Devon Rex Cat - Reduced Shedding Cat Breed - Photo copyright Helmi Flick
Non shedding cat breeds don't exist full stop, period. It is natural for a cat to shed its fur. But some cat breeds shed less than others because of the nature of their coat (see below). Apparently shedding of hair is influenced more by changes in the ambient light than seasonal temperature changes (book 1). A cat sheds more hair when exposed to more light. Of course increased ambient light outdoors (and to a lesser extent indoors through window light) increases with increased temperature as the days are longer from spring through to autumn (fall). So the two (heat & light) are linked.
Outdoor cats will, it is said, shed their coat in spring over a period of time. For cats who go out less the process of shedding starts later, in the summer. For indoor cats, with a low level of constant ambient light shedding may take place throughout the year but modified by the generally lighter conditions indoors during the summer months. Certainly in England the ambient levels of light indoors in winter are considerably lower than during the summer.
Does this mean that if we keep our cats in low light level there will be reduced shedding? Please don't try it. That said, in theory, if there are any cats high up in the northern hemisphere (say the north of Norway) the shedding might be less. Perhaps the Norwegian Forest Cats of Norway shed less despite having double coats.
This brings me nicely onto the type of coat cats have. Cats normally have three layers to their coats. A top layer that is made up of guard hairs, a middle layer called awn hair and the undercoat which is down hair. Some cats have less layers. The Turkish Angora has no undercoat, for example.

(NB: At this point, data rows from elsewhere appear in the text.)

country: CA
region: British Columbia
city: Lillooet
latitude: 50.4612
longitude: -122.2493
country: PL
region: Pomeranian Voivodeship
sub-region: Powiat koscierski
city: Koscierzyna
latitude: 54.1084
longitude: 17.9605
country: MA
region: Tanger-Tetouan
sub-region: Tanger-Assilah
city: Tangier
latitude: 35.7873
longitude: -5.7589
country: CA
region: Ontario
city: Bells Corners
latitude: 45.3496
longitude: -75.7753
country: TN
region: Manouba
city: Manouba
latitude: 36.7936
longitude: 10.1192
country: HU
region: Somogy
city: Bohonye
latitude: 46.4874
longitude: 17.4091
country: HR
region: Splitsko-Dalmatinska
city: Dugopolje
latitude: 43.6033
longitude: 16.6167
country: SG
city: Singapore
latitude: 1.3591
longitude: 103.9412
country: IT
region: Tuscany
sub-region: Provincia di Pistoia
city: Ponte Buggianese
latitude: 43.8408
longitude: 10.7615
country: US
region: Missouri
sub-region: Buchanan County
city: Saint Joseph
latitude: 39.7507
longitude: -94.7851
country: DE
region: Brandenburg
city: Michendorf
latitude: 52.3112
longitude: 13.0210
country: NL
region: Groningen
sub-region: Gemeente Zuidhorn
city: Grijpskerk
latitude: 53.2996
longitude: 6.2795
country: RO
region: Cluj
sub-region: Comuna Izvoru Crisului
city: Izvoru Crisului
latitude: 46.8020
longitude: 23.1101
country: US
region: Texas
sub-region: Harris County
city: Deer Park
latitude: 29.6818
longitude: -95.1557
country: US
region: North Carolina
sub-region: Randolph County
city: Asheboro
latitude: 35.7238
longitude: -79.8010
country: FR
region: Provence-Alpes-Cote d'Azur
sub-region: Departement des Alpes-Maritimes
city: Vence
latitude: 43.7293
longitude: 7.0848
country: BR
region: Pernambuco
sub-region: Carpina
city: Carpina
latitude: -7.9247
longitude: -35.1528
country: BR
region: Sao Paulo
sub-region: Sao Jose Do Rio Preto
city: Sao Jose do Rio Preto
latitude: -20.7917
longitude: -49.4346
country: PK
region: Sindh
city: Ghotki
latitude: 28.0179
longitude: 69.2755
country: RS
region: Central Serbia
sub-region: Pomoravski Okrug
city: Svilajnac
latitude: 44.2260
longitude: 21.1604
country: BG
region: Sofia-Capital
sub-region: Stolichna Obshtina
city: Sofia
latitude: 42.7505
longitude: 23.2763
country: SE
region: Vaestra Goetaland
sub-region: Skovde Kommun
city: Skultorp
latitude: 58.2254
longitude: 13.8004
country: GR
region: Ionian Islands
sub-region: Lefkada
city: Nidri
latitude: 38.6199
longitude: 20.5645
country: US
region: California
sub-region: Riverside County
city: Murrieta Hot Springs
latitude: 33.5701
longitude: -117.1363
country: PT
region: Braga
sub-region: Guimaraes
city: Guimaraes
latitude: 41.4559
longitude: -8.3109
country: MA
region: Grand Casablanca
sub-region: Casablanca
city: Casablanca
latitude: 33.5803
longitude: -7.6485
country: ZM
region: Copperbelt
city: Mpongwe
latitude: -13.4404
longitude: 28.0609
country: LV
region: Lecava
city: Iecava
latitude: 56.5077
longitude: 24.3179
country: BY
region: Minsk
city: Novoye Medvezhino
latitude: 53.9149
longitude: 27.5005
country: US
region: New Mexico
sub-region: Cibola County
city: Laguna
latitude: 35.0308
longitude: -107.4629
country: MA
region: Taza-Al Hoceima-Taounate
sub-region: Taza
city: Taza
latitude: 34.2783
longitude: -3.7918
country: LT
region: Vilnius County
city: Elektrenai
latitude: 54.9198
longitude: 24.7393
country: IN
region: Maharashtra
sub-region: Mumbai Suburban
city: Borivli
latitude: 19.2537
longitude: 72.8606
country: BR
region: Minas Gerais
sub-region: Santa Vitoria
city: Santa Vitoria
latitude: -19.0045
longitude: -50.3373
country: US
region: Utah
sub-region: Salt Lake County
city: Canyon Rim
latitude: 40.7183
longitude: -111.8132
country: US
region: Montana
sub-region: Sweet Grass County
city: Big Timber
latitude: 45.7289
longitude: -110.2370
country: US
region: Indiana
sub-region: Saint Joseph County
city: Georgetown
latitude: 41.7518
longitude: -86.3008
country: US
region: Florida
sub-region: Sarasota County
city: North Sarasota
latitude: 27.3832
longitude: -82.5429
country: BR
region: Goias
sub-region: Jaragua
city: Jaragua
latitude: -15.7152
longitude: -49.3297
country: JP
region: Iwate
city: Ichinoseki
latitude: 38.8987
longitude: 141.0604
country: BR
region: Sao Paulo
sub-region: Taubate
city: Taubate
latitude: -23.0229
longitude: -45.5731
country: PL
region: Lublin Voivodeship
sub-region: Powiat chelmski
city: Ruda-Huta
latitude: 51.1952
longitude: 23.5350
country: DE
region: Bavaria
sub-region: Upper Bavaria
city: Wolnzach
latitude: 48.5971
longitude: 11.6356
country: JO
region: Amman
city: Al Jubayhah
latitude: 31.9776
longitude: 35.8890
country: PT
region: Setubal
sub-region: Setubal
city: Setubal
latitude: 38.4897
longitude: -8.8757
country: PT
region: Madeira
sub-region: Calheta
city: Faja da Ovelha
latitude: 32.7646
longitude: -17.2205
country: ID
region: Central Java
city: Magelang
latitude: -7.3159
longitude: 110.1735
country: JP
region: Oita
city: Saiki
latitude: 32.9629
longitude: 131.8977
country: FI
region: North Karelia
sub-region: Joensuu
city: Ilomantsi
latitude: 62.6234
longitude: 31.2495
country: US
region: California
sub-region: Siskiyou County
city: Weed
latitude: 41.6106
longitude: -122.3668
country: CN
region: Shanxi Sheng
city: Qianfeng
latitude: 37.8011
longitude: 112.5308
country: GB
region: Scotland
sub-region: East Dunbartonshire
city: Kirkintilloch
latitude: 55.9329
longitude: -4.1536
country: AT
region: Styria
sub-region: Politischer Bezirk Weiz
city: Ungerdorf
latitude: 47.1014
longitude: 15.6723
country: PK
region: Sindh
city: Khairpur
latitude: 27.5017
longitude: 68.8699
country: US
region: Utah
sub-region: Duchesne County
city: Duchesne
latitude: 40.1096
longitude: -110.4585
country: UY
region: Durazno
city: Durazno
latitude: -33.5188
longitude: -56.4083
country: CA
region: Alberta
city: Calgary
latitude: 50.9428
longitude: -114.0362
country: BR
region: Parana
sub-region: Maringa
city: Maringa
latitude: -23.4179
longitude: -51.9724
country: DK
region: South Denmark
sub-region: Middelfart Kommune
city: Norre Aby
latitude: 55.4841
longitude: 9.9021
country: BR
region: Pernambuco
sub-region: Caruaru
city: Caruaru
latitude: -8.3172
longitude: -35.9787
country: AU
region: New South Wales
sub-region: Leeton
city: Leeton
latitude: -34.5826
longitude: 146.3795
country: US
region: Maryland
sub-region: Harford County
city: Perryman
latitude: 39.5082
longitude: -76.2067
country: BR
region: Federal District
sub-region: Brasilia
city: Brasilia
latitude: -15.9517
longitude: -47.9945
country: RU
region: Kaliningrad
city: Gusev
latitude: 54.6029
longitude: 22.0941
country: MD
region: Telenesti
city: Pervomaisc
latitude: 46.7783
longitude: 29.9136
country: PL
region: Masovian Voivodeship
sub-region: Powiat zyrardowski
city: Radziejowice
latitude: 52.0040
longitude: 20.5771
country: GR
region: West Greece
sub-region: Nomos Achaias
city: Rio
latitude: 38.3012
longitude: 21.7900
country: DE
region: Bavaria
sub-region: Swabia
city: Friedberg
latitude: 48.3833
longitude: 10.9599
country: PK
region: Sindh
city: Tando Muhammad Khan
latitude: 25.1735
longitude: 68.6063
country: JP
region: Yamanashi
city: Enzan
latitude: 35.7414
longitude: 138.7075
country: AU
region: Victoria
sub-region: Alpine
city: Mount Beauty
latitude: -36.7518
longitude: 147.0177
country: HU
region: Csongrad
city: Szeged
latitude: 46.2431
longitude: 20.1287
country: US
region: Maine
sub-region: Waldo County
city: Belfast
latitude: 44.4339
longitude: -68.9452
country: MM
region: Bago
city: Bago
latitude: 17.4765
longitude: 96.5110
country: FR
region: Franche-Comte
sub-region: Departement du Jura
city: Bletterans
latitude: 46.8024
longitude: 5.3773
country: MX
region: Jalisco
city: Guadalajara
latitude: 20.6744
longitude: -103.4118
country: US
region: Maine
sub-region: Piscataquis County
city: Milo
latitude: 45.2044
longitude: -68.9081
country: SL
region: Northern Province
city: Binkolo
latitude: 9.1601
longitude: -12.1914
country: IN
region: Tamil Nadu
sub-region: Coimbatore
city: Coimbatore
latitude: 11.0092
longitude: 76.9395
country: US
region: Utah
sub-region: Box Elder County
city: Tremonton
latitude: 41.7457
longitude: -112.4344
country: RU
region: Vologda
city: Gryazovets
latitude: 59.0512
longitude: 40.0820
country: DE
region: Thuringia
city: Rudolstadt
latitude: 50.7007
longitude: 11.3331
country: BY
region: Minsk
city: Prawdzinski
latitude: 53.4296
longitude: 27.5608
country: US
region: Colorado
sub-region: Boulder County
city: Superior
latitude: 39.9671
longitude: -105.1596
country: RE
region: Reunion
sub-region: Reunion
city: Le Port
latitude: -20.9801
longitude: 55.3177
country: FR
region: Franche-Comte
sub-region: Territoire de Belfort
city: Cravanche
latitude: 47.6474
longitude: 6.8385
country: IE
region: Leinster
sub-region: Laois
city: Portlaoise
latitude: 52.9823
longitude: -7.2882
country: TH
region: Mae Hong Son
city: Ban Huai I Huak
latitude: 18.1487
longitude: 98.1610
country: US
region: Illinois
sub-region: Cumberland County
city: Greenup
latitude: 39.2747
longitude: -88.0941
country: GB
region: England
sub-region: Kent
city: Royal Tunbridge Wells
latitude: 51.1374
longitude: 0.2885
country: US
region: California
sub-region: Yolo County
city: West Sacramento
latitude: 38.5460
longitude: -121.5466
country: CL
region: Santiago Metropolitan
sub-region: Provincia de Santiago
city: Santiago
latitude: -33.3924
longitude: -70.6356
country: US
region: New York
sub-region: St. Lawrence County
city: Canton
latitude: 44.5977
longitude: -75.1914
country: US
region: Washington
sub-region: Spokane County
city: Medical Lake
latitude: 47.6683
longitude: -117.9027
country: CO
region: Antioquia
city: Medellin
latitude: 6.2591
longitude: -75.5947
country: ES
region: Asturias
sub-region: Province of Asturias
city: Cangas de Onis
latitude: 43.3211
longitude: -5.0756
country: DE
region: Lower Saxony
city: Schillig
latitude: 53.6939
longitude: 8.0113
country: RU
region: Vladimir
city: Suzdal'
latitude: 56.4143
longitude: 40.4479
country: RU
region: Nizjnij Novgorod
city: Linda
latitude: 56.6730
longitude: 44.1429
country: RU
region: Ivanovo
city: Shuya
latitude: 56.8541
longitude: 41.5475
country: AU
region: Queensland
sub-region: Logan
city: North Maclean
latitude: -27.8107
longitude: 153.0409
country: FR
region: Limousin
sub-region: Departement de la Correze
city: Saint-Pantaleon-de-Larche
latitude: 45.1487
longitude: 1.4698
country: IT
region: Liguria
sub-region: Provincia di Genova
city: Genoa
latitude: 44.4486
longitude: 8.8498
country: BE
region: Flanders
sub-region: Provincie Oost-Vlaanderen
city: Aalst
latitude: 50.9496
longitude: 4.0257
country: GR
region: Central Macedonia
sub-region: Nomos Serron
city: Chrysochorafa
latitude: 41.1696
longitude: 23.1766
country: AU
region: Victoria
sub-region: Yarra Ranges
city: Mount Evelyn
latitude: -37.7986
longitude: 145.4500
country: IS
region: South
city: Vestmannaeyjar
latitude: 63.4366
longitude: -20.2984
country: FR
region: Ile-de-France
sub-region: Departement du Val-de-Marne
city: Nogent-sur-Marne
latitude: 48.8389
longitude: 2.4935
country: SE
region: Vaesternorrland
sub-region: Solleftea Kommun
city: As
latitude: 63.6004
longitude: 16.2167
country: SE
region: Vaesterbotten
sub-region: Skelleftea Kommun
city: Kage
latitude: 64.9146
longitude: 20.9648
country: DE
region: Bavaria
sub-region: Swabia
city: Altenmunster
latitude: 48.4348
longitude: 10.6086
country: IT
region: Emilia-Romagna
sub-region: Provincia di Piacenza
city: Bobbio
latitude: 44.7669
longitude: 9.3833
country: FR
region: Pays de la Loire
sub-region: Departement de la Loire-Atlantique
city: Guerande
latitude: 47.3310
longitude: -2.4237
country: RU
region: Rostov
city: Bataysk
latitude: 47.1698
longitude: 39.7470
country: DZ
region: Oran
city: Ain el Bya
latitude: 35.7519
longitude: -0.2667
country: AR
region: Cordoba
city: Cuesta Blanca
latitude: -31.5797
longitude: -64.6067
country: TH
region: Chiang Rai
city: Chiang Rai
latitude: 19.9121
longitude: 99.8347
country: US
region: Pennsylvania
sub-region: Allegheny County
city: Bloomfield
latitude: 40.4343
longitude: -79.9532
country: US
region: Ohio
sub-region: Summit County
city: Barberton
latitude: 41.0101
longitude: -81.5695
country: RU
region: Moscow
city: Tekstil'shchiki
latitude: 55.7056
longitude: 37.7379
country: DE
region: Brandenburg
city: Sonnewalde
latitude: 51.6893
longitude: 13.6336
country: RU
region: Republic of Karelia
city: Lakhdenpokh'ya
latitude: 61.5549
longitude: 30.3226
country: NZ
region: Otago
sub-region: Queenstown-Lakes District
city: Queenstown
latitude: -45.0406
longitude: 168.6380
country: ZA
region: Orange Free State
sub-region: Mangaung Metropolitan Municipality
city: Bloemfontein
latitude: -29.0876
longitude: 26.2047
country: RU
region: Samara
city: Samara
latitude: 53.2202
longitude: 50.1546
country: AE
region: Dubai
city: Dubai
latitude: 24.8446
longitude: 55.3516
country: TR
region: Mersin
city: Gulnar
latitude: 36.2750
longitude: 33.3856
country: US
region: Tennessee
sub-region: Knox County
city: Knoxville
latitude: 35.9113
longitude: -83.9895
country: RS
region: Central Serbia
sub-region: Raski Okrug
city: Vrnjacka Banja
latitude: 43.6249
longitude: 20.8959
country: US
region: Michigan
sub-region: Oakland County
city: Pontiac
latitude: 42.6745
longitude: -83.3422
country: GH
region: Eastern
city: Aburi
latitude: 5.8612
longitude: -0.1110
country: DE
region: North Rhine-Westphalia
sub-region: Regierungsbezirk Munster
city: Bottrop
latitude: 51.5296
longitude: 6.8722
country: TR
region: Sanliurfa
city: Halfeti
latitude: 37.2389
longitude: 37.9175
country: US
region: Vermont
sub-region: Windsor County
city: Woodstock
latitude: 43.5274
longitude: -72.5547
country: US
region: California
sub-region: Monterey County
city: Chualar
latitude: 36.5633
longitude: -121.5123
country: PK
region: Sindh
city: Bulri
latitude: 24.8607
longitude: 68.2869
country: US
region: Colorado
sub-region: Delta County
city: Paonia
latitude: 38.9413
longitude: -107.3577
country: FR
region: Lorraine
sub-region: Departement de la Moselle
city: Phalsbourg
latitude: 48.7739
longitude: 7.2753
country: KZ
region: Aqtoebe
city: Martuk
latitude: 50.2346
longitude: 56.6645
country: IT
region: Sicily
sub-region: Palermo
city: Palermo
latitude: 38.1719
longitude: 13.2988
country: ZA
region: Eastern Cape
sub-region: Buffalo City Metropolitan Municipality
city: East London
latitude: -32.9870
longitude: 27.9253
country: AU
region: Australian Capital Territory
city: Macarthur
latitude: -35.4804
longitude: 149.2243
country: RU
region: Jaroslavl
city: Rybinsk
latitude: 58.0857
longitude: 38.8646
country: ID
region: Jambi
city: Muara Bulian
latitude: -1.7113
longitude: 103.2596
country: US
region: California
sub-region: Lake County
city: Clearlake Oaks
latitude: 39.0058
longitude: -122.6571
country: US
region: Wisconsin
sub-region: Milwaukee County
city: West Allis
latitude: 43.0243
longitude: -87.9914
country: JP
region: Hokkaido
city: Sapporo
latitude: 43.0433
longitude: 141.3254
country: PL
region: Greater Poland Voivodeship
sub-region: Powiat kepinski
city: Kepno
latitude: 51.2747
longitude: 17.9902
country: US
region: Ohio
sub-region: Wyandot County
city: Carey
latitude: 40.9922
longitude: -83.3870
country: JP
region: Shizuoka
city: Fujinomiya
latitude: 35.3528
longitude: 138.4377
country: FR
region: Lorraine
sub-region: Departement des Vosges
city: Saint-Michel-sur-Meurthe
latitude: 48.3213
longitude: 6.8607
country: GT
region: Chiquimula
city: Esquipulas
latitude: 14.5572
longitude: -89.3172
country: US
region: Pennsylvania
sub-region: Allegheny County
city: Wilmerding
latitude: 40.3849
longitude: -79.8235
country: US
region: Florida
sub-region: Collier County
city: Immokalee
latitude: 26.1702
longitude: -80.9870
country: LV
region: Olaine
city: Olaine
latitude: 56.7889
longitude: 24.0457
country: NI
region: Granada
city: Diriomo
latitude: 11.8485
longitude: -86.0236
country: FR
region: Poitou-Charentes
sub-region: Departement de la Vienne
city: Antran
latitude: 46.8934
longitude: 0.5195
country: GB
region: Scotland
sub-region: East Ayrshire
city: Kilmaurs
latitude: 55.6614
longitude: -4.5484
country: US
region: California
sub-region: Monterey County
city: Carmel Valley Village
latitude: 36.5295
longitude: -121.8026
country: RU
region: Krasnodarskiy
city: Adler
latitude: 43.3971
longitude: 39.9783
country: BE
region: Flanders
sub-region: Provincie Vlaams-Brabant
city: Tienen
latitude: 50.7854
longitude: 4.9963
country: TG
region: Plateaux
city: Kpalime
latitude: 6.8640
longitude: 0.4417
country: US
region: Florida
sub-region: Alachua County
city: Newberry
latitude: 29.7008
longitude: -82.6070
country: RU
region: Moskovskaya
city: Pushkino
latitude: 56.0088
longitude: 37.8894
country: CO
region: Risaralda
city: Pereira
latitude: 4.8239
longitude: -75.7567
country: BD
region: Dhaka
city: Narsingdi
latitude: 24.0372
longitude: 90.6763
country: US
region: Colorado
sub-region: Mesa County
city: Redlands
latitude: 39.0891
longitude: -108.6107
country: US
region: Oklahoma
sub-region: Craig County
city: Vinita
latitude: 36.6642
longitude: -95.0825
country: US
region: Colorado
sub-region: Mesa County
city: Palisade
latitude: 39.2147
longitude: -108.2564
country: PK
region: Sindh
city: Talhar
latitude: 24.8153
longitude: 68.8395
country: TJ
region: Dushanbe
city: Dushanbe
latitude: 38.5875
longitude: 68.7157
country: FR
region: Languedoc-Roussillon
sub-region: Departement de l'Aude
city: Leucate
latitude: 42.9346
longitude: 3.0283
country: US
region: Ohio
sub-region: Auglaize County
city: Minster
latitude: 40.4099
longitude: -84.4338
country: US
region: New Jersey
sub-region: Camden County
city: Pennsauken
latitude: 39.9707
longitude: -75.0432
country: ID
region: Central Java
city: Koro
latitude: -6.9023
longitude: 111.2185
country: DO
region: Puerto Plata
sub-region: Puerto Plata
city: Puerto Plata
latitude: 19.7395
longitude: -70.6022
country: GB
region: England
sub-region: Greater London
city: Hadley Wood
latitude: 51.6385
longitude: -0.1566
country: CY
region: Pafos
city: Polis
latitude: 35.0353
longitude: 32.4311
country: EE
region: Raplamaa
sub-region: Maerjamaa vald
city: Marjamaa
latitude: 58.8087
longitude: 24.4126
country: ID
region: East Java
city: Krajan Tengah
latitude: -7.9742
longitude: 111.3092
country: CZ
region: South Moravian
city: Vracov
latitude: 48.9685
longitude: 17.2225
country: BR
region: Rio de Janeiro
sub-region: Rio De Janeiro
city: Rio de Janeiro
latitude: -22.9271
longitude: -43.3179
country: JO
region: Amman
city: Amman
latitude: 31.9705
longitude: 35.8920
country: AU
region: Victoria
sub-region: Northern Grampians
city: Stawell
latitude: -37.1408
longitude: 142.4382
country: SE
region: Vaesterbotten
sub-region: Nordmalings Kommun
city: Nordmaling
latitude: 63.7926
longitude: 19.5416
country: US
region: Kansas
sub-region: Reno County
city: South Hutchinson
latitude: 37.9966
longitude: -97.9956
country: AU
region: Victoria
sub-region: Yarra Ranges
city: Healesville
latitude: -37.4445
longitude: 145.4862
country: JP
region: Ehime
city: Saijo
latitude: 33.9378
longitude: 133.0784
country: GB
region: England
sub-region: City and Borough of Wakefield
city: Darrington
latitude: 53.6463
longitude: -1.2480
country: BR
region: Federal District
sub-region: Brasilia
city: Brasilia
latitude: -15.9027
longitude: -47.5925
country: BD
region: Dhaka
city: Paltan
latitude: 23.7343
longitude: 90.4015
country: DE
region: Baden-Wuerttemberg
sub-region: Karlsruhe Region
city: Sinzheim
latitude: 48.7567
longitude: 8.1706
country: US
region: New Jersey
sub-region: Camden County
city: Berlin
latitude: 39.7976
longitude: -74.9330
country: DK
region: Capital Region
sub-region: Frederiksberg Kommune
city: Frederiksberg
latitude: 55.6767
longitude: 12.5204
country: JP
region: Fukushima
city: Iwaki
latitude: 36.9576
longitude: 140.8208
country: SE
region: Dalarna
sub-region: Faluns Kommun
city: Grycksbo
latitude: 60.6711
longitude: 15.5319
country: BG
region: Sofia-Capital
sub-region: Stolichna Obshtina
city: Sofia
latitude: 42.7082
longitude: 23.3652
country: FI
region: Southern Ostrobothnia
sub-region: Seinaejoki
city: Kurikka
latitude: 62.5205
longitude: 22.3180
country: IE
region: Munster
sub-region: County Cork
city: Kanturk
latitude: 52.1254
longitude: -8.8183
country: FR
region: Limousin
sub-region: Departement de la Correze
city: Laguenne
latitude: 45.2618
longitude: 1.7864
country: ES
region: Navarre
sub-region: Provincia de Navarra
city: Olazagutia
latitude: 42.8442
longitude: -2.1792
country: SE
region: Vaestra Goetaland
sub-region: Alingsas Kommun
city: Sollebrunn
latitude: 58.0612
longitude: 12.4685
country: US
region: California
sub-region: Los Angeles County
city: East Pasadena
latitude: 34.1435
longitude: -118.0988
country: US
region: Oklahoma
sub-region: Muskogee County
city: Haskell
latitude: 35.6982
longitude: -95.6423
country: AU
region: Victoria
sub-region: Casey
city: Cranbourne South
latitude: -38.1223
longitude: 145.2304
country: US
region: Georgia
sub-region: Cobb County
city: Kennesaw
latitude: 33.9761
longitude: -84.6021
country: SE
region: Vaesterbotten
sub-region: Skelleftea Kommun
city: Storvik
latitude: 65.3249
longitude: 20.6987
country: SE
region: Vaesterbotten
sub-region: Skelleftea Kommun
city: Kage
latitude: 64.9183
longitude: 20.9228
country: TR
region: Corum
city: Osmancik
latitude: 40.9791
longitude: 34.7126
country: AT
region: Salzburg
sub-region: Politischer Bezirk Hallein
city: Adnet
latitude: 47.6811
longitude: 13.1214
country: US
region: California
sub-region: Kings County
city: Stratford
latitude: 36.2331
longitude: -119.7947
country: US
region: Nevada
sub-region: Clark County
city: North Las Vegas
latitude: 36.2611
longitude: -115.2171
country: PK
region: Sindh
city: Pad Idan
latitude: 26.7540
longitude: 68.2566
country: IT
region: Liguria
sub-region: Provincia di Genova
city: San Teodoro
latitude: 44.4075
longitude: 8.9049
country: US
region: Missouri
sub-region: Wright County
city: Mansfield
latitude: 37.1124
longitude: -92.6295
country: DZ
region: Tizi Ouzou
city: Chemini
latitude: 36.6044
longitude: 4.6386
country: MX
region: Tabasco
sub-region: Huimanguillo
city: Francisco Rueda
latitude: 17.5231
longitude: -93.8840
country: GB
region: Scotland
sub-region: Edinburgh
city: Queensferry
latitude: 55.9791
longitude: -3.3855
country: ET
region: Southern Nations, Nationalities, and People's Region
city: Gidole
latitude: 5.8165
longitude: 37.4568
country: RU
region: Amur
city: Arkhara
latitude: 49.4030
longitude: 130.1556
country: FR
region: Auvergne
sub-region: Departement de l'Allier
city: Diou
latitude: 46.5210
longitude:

My girl cat (a NFC mix) has a thick double coat with a very dense and fine undercoat, which is hard to comb and deflea as it catches and mats easily. My three legged cat Charlie has a single coat (Cat Hair discusses cat hair).
As all cats shed their fur, the greatest influence in searching for Non Shedding Cat Breeds is the type of hair the cat breed has. Single coats produce less hair in my view and a cat breed that has very little hair and which is fine and a single coat are the Rex cats (note: but see the comment of Jerri Wolfe below - not all Rex cats have single coats). These cats shed considerably less hair. Here is a list of the best known Rex cats:
These cats will need less or very little grooming as well.
Cats with double coats shed their unevenly. This is normal and is not a cause for concern.
Clearly one thing we can do to minimise hair being deposited anywhere and everywhere (which we should and indeed must get used to if we are too keep a cat successfully) is to spend some time combing our cat. Devices like the well known Furminator come to mind. I talk about this product here: How to Minimise Cat Hair.
I have a Furminator and my double coated cat doesn't like it because it it too strong for her. It removes hair extremely efficiently but I think it is uncomfortable for her. This is not to say that many other cats will not find it acceptable. A more lightweight tool may, in fact, be better for many cats.
There is a well known cat breed that has no hair, the Sphynx (and the Russian equivalent, the Don Sphynx). These cats do have some very fine fur and of naturally shedding problems are greatly reduced!
A rarer cat that has little hair is the Peterbald. The name gives the clue. A cat that comes from St. Petersberg and which is bald. This is a cat that is between the Sphynx and a normally covered cat. Although I have not seen it being talked about as a non shedding cat breed it should shed less than usual for the obvious reasons - less hair.
A little potential bonus in living with a low shedding cat breed such as the Devon Rex (perhaps the favorite of the Rex cats) is that there should be a reduced potential for an allergic reaction as the Fel d1 allergen from the cat's saliva rests on the fur. If there is less fur in the house there should be less potential for a reaction. Incidentally allergic reactions to cats seem to diminish over time in my experience but this could be personal to me.